Believing in the business' potential, Syali Gestanon teamed up with Rahan Yama Gusta, to start a Bandung, West Java, café franchise in Bogor two years ago.
Syali, who knows the owner of the franchise well, and Rahan established their own café brand with an investment of Rp 50 million (US$5,057). RoomOurs offers a glass of coffee for Rp 7,000-Rp 12,000 and is frequented by university students.
'We had to move the café twice. Now we are renovating our current place and hope to start afresh within two months,' Syali said.
Business consultant Aidil Akbar Madjid said the café business was very profitable, citing prices, Indonesia's history with coffee and lifestyle as three factors that made the business attractive. 'People now tend to spend more time at cafés. It's part of their lifestyle,' he said.
Pranoto Sunarto, Indonesian Coffee Exporters and Industry Association (AEKI) deputy chairman for the specialty coffee industry, said the café business had been blooming over the past three years. 'But there are only four or five coffee companies that own more than five branches,' he said, adding that only about 260 cafés really focused on marketing coffee as their main product.
Annual national coffee consumption now stands at 200,000 tons, including 10,000 to 20,000 tons coming from cafés; it is increasing by around 8 percent every year, according to Pranoto.
Irvan Helmi and Muhammad 'Agam' Abgari, co-founders and co-owners of local brand Anomali Coffee, said their coffee consumption had hit 3 tons a month from around 20 kilograms per month in 2007; when they opened their first store.
Anomali currently operates four stores in Jakarta and two in Bali and reaps about Rp 2 billion annually from its cafés and wholesale coffee bean business.
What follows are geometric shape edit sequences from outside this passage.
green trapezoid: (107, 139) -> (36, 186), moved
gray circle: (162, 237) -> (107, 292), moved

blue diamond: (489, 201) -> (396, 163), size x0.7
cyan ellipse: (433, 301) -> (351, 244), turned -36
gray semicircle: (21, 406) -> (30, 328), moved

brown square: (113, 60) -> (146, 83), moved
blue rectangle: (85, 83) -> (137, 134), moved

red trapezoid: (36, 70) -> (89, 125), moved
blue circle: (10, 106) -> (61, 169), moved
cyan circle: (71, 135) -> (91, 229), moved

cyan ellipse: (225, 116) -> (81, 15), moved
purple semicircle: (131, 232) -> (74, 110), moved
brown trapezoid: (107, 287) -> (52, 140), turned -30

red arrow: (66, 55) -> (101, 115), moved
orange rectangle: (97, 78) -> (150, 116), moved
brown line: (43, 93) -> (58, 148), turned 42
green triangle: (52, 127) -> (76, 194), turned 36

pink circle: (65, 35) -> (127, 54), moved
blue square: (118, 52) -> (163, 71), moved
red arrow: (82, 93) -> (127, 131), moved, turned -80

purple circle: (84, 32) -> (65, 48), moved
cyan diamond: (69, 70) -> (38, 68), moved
According to the duo, they established Anomali's own coffee tasters in 2011 to maintain the quality.
The café hype has also proved profitable for Singapore-headquartered Bengawan Solo Coffee, which generates up to Rp 5 billion in revenues, with an annual increase of 20 percent, according to Bengawan Solo general manager Renaldi.
The company runs 46 primary outlets, which are fully owned by the company, and five other franchised outlets. The 51 outlets are located in Bandung; Jakarta; Surabaya in East Java; and Yogyakarta. It plans on opening 10 new outlets by year-end.
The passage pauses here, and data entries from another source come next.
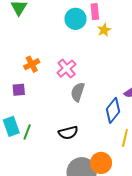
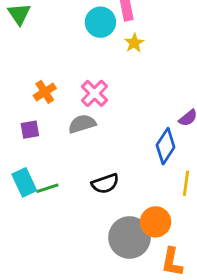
yellow star: (104, 30) -> (134, 43), moved
gray semicircle: (78, 92) -> (82, 124), moved, turned 60
green line: (27, 132) -> (47, 188), turned 56

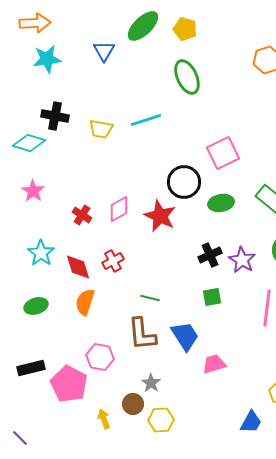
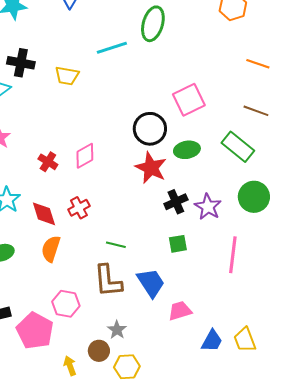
green ellipse: (187, 77) -> (153, 24), turned 40
cyan line: (146, 120) -> (112, 48), moved
red star: (160, 216) -> (151, 168), moved
blue trapezoid: (251, 422) -> (212, 341), moved

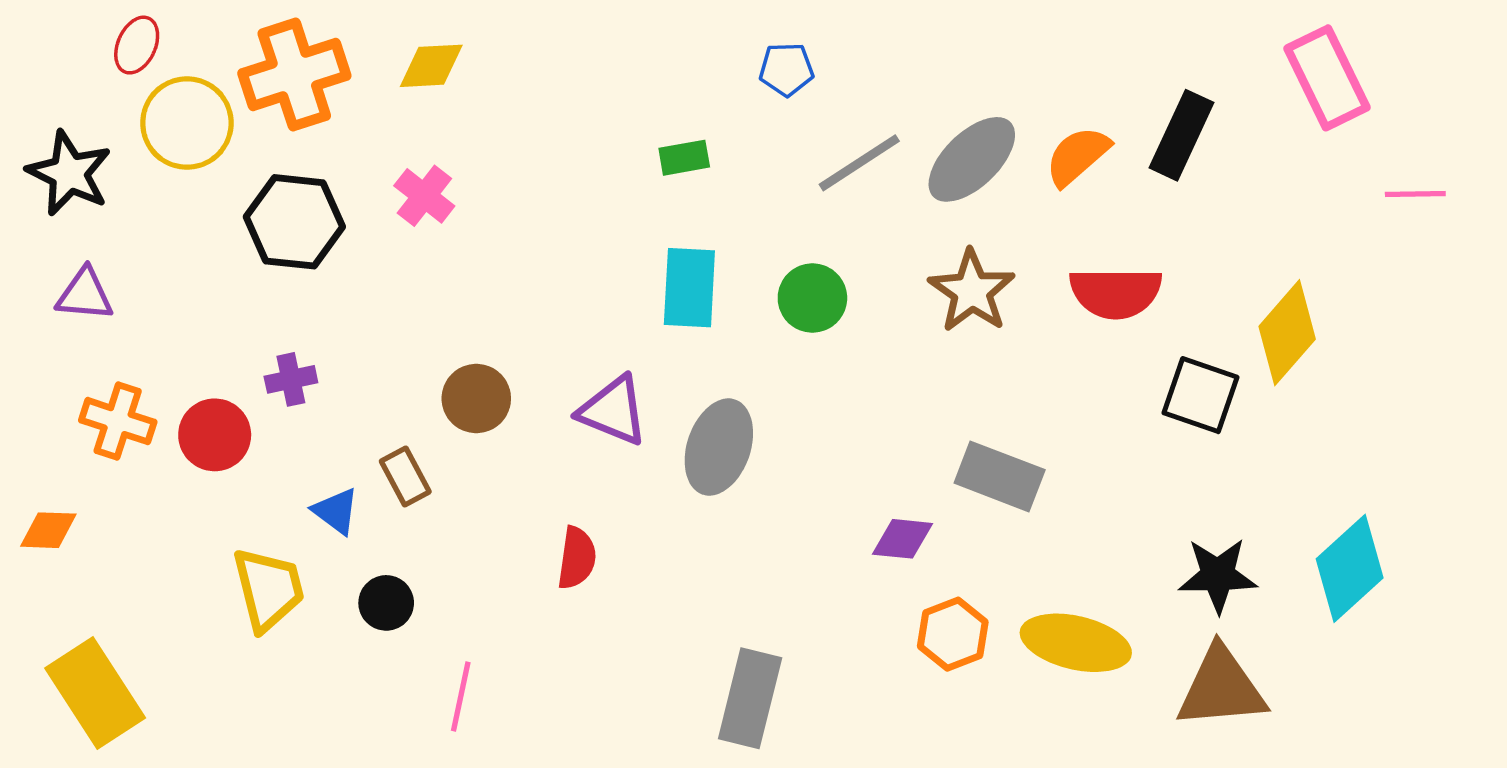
Renaldi said the amount of investment per outlet depended on the establishment's concept, whether it be a full-scale in-line store, an island with only a few tables and a display shelf or a push cart.
'More than 60 percent of our stores are in-line stores. The initial investment ranges from hundreds of millions of rupiah to Rp 1 billion,' he said.
Meanwhile, major player US-based Starbucks Coffee Indonesia intends to run 250 stores across the country by 2015 to grab a wider market, adding to the 89 existing ones.
'[Headquarters] feels we are doing a good job and they want us to accelerate expansion more,' Starbucks Coffee Indonesia managing director Anthony Cottan said.
He acknowledged the company had benefited from the hustle and bustle of Indonesia's big cities, operating 10 drive-thru outlets, the most in any Asian country.
In January, it opened its first train station store in Gambir, Central Jakarta, and plans to open another at Sudirman train station when the rail link to Soekarno-Hatta International Airport, west of Jakarta, is established.